I NODI DA SCIOGLIERE SUL CUNEO FISCALE
Anche sulla riduzione del cuneo fiscale, 10 miliardi di euro, ci sono numerose questioni sul tappeto. In primo luogo, la ripartizione tra il versante del lavoro e quello delle imprese: mentre uno sgravio in busta paga dovrebbe andare tutto ai consumi, non è detto che un impulso altrettanto forte alla crescita verrebbe da una diminuzione generalizzata dell’Irap. Sono state avanzate diverse ipotesi: tagliare l’Irap solo sulla componente costo del lavoro; trasformarla in un credito d’imposta per gli utili non distribuiti, per incentivare la capitalizzazione dell’impresa; condizionarne l’abbattimento ai nuovi investimenti.
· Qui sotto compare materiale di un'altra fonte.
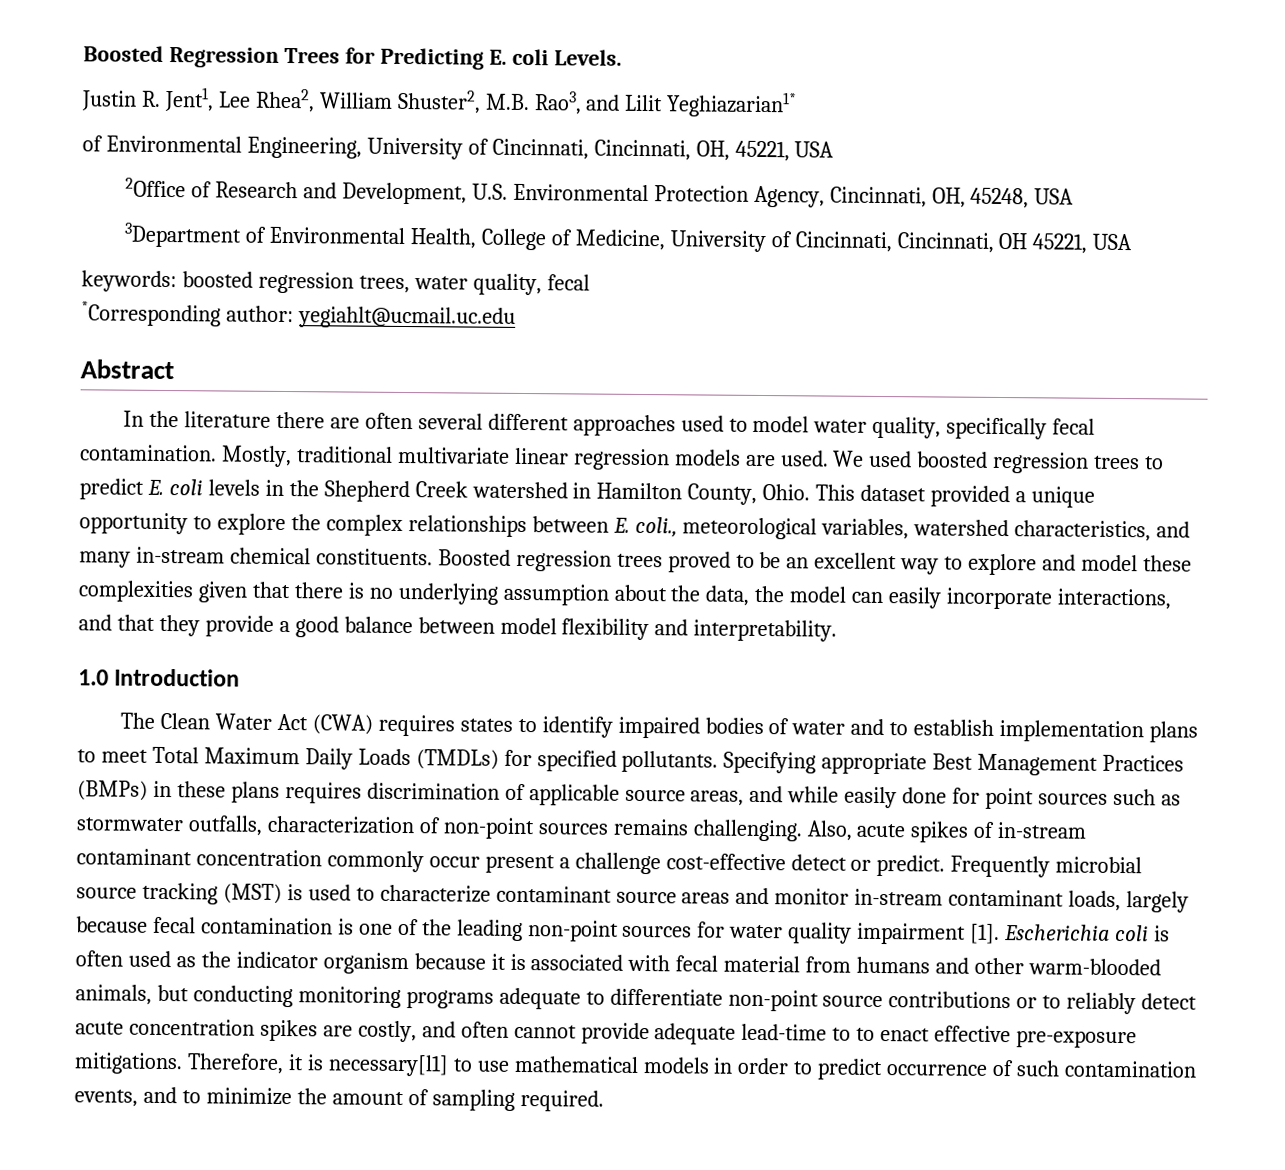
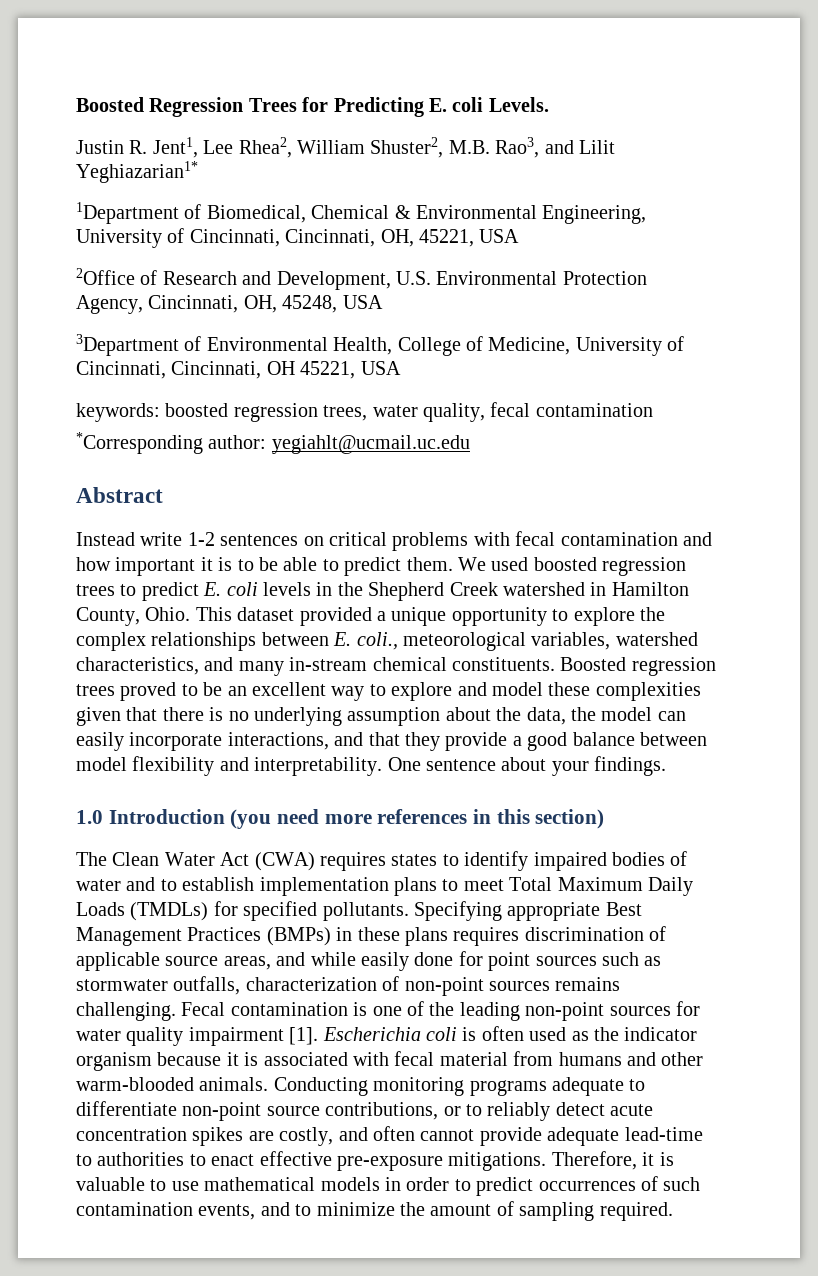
[82,135,103,152] of -> [76,202,411,224] 1Department of Biomedical, Chemical &
(590, 282) none -> [535,403,653,417] contamination
[123,410,1096,440] [80,444,829,471] In the literature there are often several different approaches used to model water quality, specifically fecal contamination. Mostly, traditional multivariate linear regression models are used. -> [76,531,712,551] [76,557,453,576] Instead write 1-2 sentences on critical problems with fecal contamination and how important it is to be able to predict them.
[78,668,241,687] // 1.0 Introduction -> [387,756,667,776] [76,809,605,829] One sentence about your findings. // 1.0 Introduction (you need more references in this section)
[806,820,1088,843] [76,848,1143,878] [76,882,1190,913] [76,916,196,934] Also, acute spikes of in-stream contaminant concentration commonly occur present a challenge cost-effective detect or predict. Frequently microbial source tracking (MST) is used to characterize contaminant source areas and monitor in-stream contaminant loads, largely because fecal -> [181,1002,226,1016] Fecal
[75,984,293,1008] animals, but conducting -> [199,1077,368,1096] animals. Conducting
[888,991,1012,1009] contributions -> [325,1102,439,1120] contributions,
(852, 1034) none -> [97,1152,185,1166] authorities
[327,1054,449,1077] necessary[l1] -> [76,1177,145,1191] valuable
[886,1064,988,1076] occurrence -> [538,1181,636,1191] occurrences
La fantasia non manca, ma c’è però una convinzione diffusa: se per rilanciare la domanda interna è sufficiente ridurre il prelievo sulle buste paga, non è riducendo il costo del lavoro che aumentano la produttività e la competitività internazionale.
UNO SCAMBIO AUSPICABILE
Sono almeno tren’anni che la politica economica è rimasta avvinghiata al mito del controllo del clup (costo del lavoro per unità di prodotto) o del clol (costo del lavoro per ora lavorata), senza mai addentrarsi sulla necessità di un accordo più ampio con le forze imprenditoriali: moderazione salariale e sgravi fiscali in busta paga in cambio di maggiori investimenti in innovazione e di ricapitalizzazione delle imprese.
Serve un sistema premiale, che superi il patto neocorporativo del’ 93 che ci ha portato alla “crescita zero”, perché fondato su tre regressioni: bassi salari, bassi investimenti, bassa produttività del sistema pubblico. Una strategia demenziale, su cui tutti si sono adagiati.
Il premier Matteo Renzi sa che il tempo stringe: occorre dare liquidità alle imprese e restituire tono alla domanda interna. Ha in mano le risorse, ma deve chiedere regole nuove: è questo il nuovo verso.